■ Given records
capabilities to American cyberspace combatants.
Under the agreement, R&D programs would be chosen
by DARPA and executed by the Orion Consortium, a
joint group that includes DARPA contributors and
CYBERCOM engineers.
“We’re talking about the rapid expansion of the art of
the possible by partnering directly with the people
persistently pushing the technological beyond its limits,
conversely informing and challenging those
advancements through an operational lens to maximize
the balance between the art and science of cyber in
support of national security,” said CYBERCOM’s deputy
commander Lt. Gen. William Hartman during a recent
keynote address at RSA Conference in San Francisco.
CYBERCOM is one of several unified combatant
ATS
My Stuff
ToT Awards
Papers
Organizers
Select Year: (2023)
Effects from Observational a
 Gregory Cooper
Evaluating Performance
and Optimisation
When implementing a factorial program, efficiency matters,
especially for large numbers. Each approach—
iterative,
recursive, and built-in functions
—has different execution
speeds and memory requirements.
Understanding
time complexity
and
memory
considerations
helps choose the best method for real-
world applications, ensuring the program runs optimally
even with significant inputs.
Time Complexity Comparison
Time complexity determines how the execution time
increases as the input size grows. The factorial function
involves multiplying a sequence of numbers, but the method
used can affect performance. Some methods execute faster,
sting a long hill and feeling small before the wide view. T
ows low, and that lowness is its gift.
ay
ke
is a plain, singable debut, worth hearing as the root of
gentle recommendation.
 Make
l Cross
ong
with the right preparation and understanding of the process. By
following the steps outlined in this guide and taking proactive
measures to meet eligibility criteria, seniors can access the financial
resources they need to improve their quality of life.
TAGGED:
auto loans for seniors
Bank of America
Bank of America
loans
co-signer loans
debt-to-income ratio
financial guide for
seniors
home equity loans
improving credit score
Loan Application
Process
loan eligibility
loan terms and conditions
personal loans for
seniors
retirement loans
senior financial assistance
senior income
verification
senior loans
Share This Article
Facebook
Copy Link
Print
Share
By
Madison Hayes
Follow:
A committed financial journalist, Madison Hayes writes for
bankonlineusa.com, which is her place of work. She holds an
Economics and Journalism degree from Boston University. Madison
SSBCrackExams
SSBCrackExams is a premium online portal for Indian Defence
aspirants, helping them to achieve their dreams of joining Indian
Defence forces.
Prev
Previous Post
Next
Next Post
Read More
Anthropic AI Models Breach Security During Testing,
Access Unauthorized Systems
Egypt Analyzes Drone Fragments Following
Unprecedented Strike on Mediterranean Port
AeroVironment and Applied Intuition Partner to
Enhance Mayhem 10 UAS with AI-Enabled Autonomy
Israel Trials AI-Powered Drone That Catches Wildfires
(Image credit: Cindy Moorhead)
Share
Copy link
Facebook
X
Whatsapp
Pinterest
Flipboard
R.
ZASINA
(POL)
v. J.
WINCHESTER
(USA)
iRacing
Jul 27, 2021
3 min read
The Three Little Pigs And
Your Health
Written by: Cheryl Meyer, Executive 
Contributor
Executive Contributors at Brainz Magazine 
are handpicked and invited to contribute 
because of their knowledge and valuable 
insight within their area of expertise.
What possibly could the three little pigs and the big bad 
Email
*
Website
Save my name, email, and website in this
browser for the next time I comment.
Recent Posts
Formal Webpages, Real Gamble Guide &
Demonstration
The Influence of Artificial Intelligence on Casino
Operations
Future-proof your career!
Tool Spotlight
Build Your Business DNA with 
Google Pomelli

■ Directions for this task
Please repeat every entry, exactly as it was written.

■ Solved exercise
capabilities to American cyberspace combatants.
Under the agreement, R&D programs would be chosen
by DARPA and executed by the Orion Consortium, a
joint group that includes DARPA contributors and
CYBERCOM engineers.
“We’re talking about the rapid expansion of the art of
the possible by partnering directly with the people
persistently pushing the technological beyond its limits,
conversely informing and challenging those
advancements through an operational lens to maximize
the balance between the art and science of cyber in
support of national security,” said CYBERCOM’s deputy
commander Lt. Gen. William Hartman during a recent
keynote address at RSA Conference in San Francisco.
CYBERCOM is one of several unified combatant
ATS
My Stuff
ToT Awards
Papers
Organizers
Select Year: (2023)
Effects from Observational a
 Gregory Cooper
Evaluating Performance
and Optimisation
When implementing a factorial program, efficiency matters,
especially for large numbers. Each approach—
iterative,
recursive, and built-in functions
—has different execution
speeds and memory requirements.
Understanding
time complexity
and
memory
considerations
helps choose the best method for real-
world applications, ensuring the program runs optimally
even with significant inputs.
Time Complexity Comparison
Time complexity determines how the execution time
increases as the input size grows. The factorial function
involves multiplying a sequence of numbers, but the method
used can affect performance. Some methods execute faster,
sting a long hill and feeling small before the wide view. T
ows low, and that lowness is its gift.
ay
ke
is a plain, singable debut, worth hearing as the root of
gentle recommendation.
 Make
l Cross
ong
with the right preparation and understanding of the process. By
following the steps outlined in this guide and taking proactive
measures to meet eligibility criteria, seniors can access the financial
resources they need to improve their quality of life.
TAGGED:
auto loans for seniors
Bank of America
Bank of America
loans
co-signer loans
debt-to-income ratio
financial guide for
seniors
home equity loans
improving credit score
Loan Application
Process
loan eligibility
loan terms and conditions
personal loans for
seniors
retirement loans
senior financial assistance
senior income
verification
senior loans
Share This Article
Facebook
Copy Link
Print
Share
By
Madison Hayes
Follow:
A committed financial journalist, Madison Hayes writes for
bankonlineusa.com, which is her place of work. She holds an
Economics and Journalism degree from Boston University. Madison
SSBCrackExams
SSBCrackExams is a premium online portal for Indian Defence
aspirants, helping them to achieve their dreams of joining Indian
Defence forces.
Prev
Previous Post
Next
Next Post
Read More
Anthropic AI Models Breach Security During Testing,
Access Unauthorized Systems
Egypt Analyzes Drone Fragments Following
Unprecedented Strike on Mediterranean Port
AeroVironment and Applied Intuition Partner to
Enhance Mayhem 10 UAS with AI-Enabled Autonomy
Israel Trials AI-Powered Drone That Catches Wildfires
(Image credit: Cindy Moorhead)
Share
Copy link
Facebook
X
Whatsapp
Pinterest
Flipboard
R.
ZASINA
(POL)
v. J.
WINCHESTER
(USA)
iRacing
Jul 27, 2021
3 min read
The Three Little Pigs And
Your Health
Written by: Cheryl Meyer, Executive 
Contributor
Executive Contributors at Brainz Magazine 
are handpicked and invited to contribute 
because of their knowledge and valuable 
insight within their area of expertise.
What possibly could the three little pigs and the big bad 
Email
*
Website
Save my name, email, and website in this
browser for the next time I comment.
Recent Posts
Formal Webpages, Real Gamble Guide &
Demonstration
The Influence of Artificial Intelligence on Casino
Operations
Future-proof your career!
Tool Spotlight
Build Your Business DNA with 
Google Pomelli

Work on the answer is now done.